Certa tensão me acometeu, repousando em espiral sobre o meu peito. Puxei o ar lentamente, tentando focar no assunto que realmente importa, mas falhei ao lembrar da memória recente e distante dos seus olhos nublados nos meus por dois segundos. Logo dispersos, por opção dele.

Desejei que tornasse a atenção até mim mais uma vez, que não fugisse todas as vezes que eu olhasse pra ele, ou das vezes que ele o fizesse mesmo que por acidente, mas vem sendo assim há muito tempo, por que mudaria agora? Eu sei que olha pra mim, não mantêm esse tipo de contato por muito tempo ou com muita frequência porque se sente seguro para fazê-lo quando não estou encarando de volta. Como se minhas iris quentes fossem fogo, literalmente, e ele derretesse.

Eu fiquei revoltada por um tempo, sabendo que enquanto eu pensava sobre sua relutância em me ver da maneira que eu o via, ele nem mesmo lembrava da minha existência enquanto começava a frequentar as casas de prazer em Eduna.
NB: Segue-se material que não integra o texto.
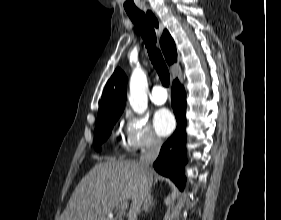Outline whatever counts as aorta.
Wrapping results in <instances>:
<instances>
[{"label": "aorta", "instance_id": "aorta-1", "mask_svg": "<svg viewBox=\"0 0 281 220\" xmlns=\"http://www.w3.org/2000/svg\"><path fill=\"white\" fill-rule=\"evenodd\" d=\"M148 84L147 77L144 71L137 67L130 78V94L128 97L132 109L143 114L148 107Z\"/></svg>", "mask_w": 281, "mask_h": 220}]
</instances>
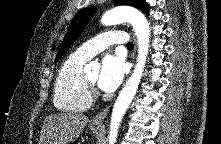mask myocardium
<instances>
[{"label": "myocardium", "instance_id": "myocardium-1", "mask_svg": "<svg viewBox=\"0 0 221 144\" xmlns=\"http://www.w3.org/2000/svg\"><path fill=\"white\" fill-rule=\"evenodd\" d=\"M84 79H85V83H86V87L89 93L90 98H92L93 96L96 95V90H95V83H93L92 81H90L87 77V75L84 74Z\"/></svg>", "mask_w": 221, "mask_h": 144}]
</instances>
Me sentia menos, indigna de alguém como ele, até que um dia resolvi parar de me sentir assim, e enxergar que na verdade Erone jamais foi um exemplo. Que eu na verdade sempre fui melhor, ainda que a vontade de tê-lo não tenha passado após essa percepção.

A atração é um fenômeno perigoso, que eu aprendi a dominar, ainda que ela seja uma besta selvagem dentro de mim.
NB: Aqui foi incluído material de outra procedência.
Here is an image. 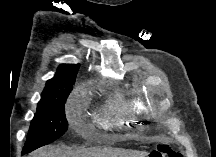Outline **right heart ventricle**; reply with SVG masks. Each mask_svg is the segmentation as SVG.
Returning <instances> with one entry per match:
<instances>
[{"instance_id":"1","label":"right heart ventricle","mask_w":216,"mask_h":157,"mask_svg":"<svg viewBox=\"0 0 216 157\" xmlns=\"http://www.w3.org/2000/svg\"><path fill=\"white\" fill-rule=\"evenodd\" d=\"M141 112L142 103L135 92L117 91L106 98L95 123L104 130L124 131L139 120Z\"/></svg>"}]
</instances>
— Nós não o mandaremos embora, seu povo já passou por muita coisa. — Disse Feyre por fim, após um longo diálogo silencioso com seu parceiro — Apenas mantenha-os na linha. — Pediu, com seriedade.
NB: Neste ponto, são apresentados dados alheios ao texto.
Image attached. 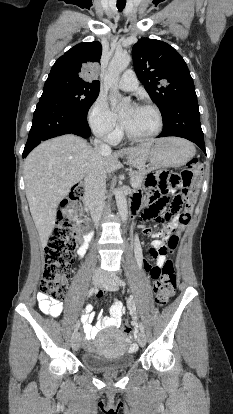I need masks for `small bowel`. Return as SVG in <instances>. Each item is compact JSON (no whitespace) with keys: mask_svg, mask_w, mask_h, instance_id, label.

Erone, sério e estático em sua feição irredutível, revelou um fiapo de confusão no fundo de suas iris turbulentas e frias, mas assentiu ao mover o queixo positivamente. Deve entender a naturalidade na desconfiança, já que são Edunos e eu não fui lá muito generosa ao falar deles, deveria ter sido mais específica e esclarecer que os cidadãos não são os vilões dessa história. Nem nunca foram.

Desde o início, apesar da rivalidade, os feéricos Edunos estavam ocupados demais encarregados da tarefa de sobreviver em uma terra hostil, aqueles que não agradavam a nobreza tinham que prestar muita atenção ao voltar pra casa pela noite. Enquanto Vênetos sempre celebrou a vida em festas que nunca acabam, Eduna jamais abandonou o seu silêncio.

— Esse é o trato, Príncipe. — Rhysand estendeu a mão — É o nosso acordo.

Sem hesitar, Erone esticou a sua e a apertou, mantendo o olhar gelado nos olhos poderosos de Rhysand.

Então uma marca preta em formato de floco de neve, o brasão de Eduna, se formou na lateral do pescoço dos dois.

Por breves segundos, um raio de luz reluzente pareceu acometer as iris do primogênito ao perceber uma certa onda de calor na região da marca, mas logo a abandonou, retomando a apatia.

— Licença. — Fez uma reverência quase imperceptível.

Rhysand assentiu ao mover o queixo positivamente, Erone deu as costas e saiu, caminhando sobre passos objetivos, sem nem mesmo olhar para trás. Ou, para mim.

Me senti a velha, ou a jovem, Kenna, esperando suplicante por uma migalha da atenção do Coração de Gelo, soterrada em expectativas, suspirando pelos cantos para que ele ao menos escolhesse o meu corpo naquela noite. A impressão de ser inferior que se estabeleceu nostálgica em mim, fez com que eu engolisse em seco, desconfortável ao abdicar do meu poder por alguns segundos, pedindo em segredo dentro de minha mente para que ele somente trouxesse o queixo a mim. Jurei pra mim mesma que não me sentiria mais assim, até o dia de minha morte, mas falhei comigo mesma.